As France’s health minister in the 1970s, she pushed through laws that lifted restrictions on contraception and legalized abortion. During the National Assembly’s debate over abortion, “phrases like ‘an act of murder,’ ‘monstrous’ and ‘France is making coffins instead of cribs’ were hurled in the chamber,” the New York Times said in its obituary for Veil. One opponent compared abortion to Nazi behavior. (Veil’s parents and brother died in the Holocaust.) In her reply, Veil made a point that hits home especially hard as Americans fight an anti-woman healthcare bill that was written by 13 men.
“I will share a conviction of women, and I apologize for doing it in front of this assembly comprised almost exclusively of men: No woman resorts to abortion lightheartedly.”
The Times reported that Veil also worked on “drafting legislation expanding the rights of prison inmates, people with disabilities and disadvantaged children, as well as measures that barred discrimination and expanded health benefits.”
In 1979, she left the French government and and successfully ran to become the first president of the new European Parliament, the legislative body for the precursor to the European Union. The New York Times contemporaneous story on her election noted that, “Mrs. Veil, dressed as usual in a long-sleeved dress that covers the number 78651 tattooed on her arm by the Germans, sat almost unnoticed in a back row” during an hour-long address by another member, Louise Weiss.
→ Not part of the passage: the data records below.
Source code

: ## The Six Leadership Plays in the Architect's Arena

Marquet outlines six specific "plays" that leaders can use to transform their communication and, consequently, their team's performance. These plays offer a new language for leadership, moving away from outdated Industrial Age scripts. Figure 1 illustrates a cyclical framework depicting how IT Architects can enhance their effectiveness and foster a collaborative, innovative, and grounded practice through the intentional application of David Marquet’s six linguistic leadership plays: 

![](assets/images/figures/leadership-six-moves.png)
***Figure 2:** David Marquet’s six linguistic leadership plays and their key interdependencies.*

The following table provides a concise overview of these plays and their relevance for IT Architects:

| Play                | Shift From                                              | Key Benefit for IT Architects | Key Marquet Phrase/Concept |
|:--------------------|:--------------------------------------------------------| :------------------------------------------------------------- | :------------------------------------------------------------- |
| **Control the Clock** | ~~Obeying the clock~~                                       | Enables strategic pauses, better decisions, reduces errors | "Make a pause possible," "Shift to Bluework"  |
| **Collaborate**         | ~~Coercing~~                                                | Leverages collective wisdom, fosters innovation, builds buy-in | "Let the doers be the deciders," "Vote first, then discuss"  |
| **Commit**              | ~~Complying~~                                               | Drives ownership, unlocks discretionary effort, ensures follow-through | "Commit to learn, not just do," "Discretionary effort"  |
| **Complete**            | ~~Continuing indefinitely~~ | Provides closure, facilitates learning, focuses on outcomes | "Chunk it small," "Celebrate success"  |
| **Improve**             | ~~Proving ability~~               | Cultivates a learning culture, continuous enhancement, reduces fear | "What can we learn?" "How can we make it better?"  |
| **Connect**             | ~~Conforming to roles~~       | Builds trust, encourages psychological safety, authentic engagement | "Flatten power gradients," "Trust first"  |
Veil returned to the French government in 1993, as minister for health, social affairs and urban issues. She later became the president of a body devoted to the assimilation of immigrants, and a member of the Constitutional Council, the country’s highest legal authority.
In 2008, Veil became one of few politicians and the sixth woman to be elected to the 40-member Académie Française, which is the ultimate authority on the French language. Upon her election, novelist Jean d’Ormesson said she had earned the support of the French people in a positive way:
“This support does not rest on mediocre and lame consensus among the countless opinions that never cease dividing our old country. It rests on the principles that you affirm and, against all odds, without ever raising your voice, manage to convince everyone of. We can say this without airs: In the heart of political life, you offer a moral and republican image.”
Hers is a life worth learning about. In addition to the New York Times story, I recommend these obituaries.
You should also read this Quartz story about the Senate’s healthcare bill. Writer Heather Timmons crunched some numbers and found that the 142-page TrumpCare bill:
- Uses the word “mother” twice, both times in relation to abortion “and specifically to how it will cut health care for women.”
- Uses the word “pregnancy” only in relation to abortion and work requirements, “except in one instance, in listing what ‘Medicaid flexibility programs,’ which give states more control of Medicaid resources, should cover.
- Uses the word “woman” three times, in relation to abortion and a new work requirement.
- Never uses the words “maternity,” “maternal,” or “women.”
- Uses the word “abortion” 11 times.
In contrast, Timmons wrote, “The Affordable Care Act … contains dozens of specific mentions of ‘women’ that have nothing to do with abortion or work requirements” in its 900 pages. If this doesn’t make it clear to you that the Republican men in the Senate hate women, I don’t know what will!